Latent Actions from Factorized Transition Effects under Agent Ambiguity
2026-06-29 • Artificial Intelligence
Artificial Intelligence
AI summaryⓘ
The authors address the problem that in videos with many moving objects and distractions, it's hard to tell which changes are caused by the main actor's actions. They propose Observed Transition Factorization (OTF) to break down each scene change into simpler, reusable parts called transition primitives. Building on this, their OTF-LAM method creates action-like signals that better capture the true cause of changes, with a version called OTF-LAM-Dino that predicts future frames without decoding images. Their experiments show these primitives work well across different situations and help with learning control policies even when the scene is complex and ambiguous.

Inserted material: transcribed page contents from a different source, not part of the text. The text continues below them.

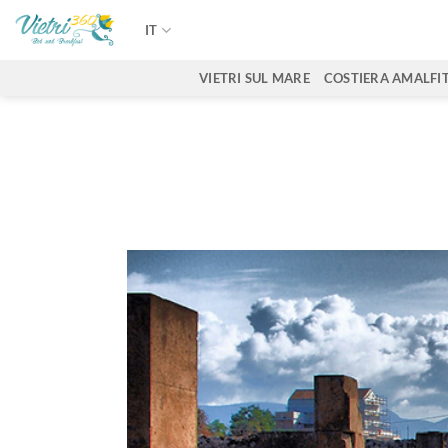
Salta
IT
ai
contenuti
VIETRI SUL MARE
COSTIERA AMALFI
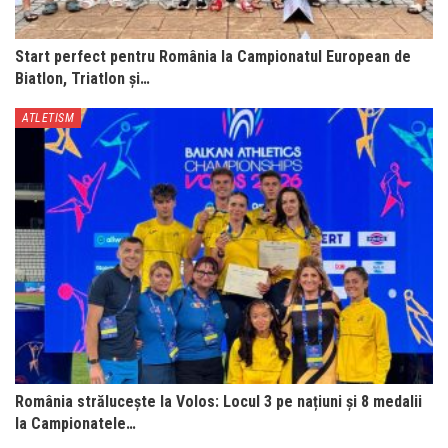
Start perfect pentru România la Campionatul European de
Biatlon, Triatlon și…
ATLETISM
România strălucește la Volos: Locul 3 pe națiuni și 8 medalii
la Campionatele…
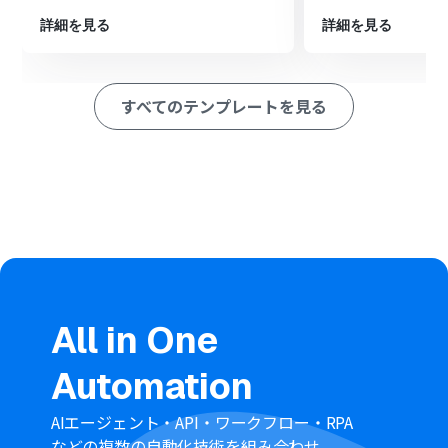
■注意事項
詳細を見る
詳細を見る
・GENIEE SFA/CRM、SPIRALのそれぞれとYoomを連携してく
ださい。
すべてのテンプレートを見る
All in One
Automation
AIエージェント・API・ワークフロー・RPA
などの複数の自動化技術を組み合わせ、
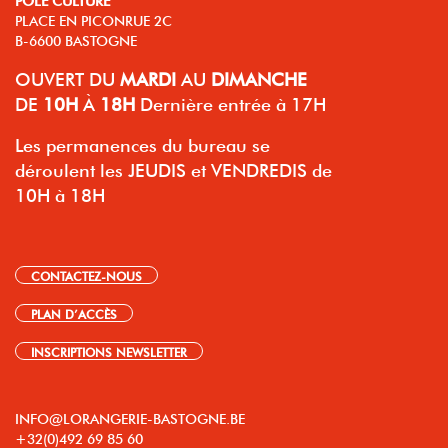
PLACE EN PICONRUE 2C
B-6600 BASTOGNE
OUVERT
DU
MARDI
AU
DIMANCHE
DE
10H
À
18H
Dernière entrée à 17H
Les permanences du bureau se
déroulent les JEUDIS et VENDREDIS de
10H à 18H
CONTACTEZ-NOUS
PLAN D’ACCÈS
INSCRIPTIONS NEWSLETTER
INFO@LORANGERIE-BASTOGNE.BE
+32(0)492 69 85 60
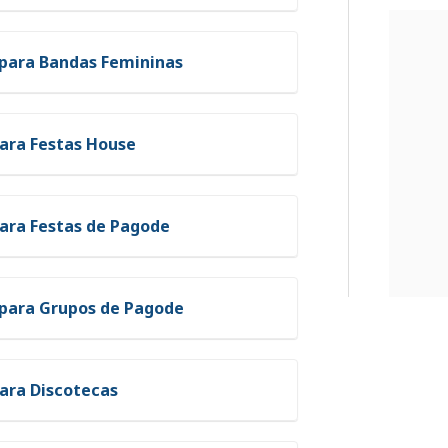
 para Bandas Femininas
ara Festas House
ara Festas de Pagode
 para Grupos de Pagode
ara Discotecas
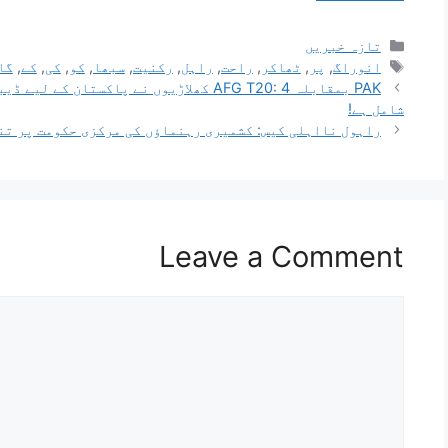
تازہ خبریں
انوراگ
,
پر
,
ٹھاکر
,
راحت
,
راہل
,
رکنیت
,
سبھا
,
کو
,
کی
,
کے
,
گا
PAK بمقابلہ AFG T20: 4 کھلاڑیوں نے پاکست
شامل ہے!
راہول نااہلی کیس: کشمیری رہنماؤں کی مرکزی حکومت پر تن
Leave a Comment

Latent Action ModelsObserved Transition Factorizationtransition primitivesinverse dynamicsforward dynamicsDINOv2zero-shot transferpolicy learningmulti-object scenesvisual representation
Authors
Heejeong Nam, Chandradithya S Jonnalagadda, Harshit Aggarwal, Eric Xu, Randall Balestriero
Abstract
Latent Action Models (LAMs) learn action-like proxies from observation transitions. However, in multi-object or distractor-rich scenes, these visual effects mix agent motion with distractors, camera dynamics, and background changes, making the underlying action source ambiguous without supervision. Structuring this mixture as reusable transition effects provides an intermediate representation from which action-like latents can be more robustly formed. We introduce Observed Transition Factorization (OTF), which decomposes each transition into a sparse set of observed transition primitives. Using these primitives as the transition interface, we propose OTF-LAM, which abstracts motion primitives into action-like latents within the standard inverse-forward dynamics framework, and OTF-LAM-Dino, a decoder-free variant that predicts future states in a frozen DINOv2 representation space. Empirically, OTF primitives transfer zeroshot across controlled carrier and morphology shifts, showing reusability. Furthermore, downstream policy learning results match or outperform baselines under complex transition ambiguity.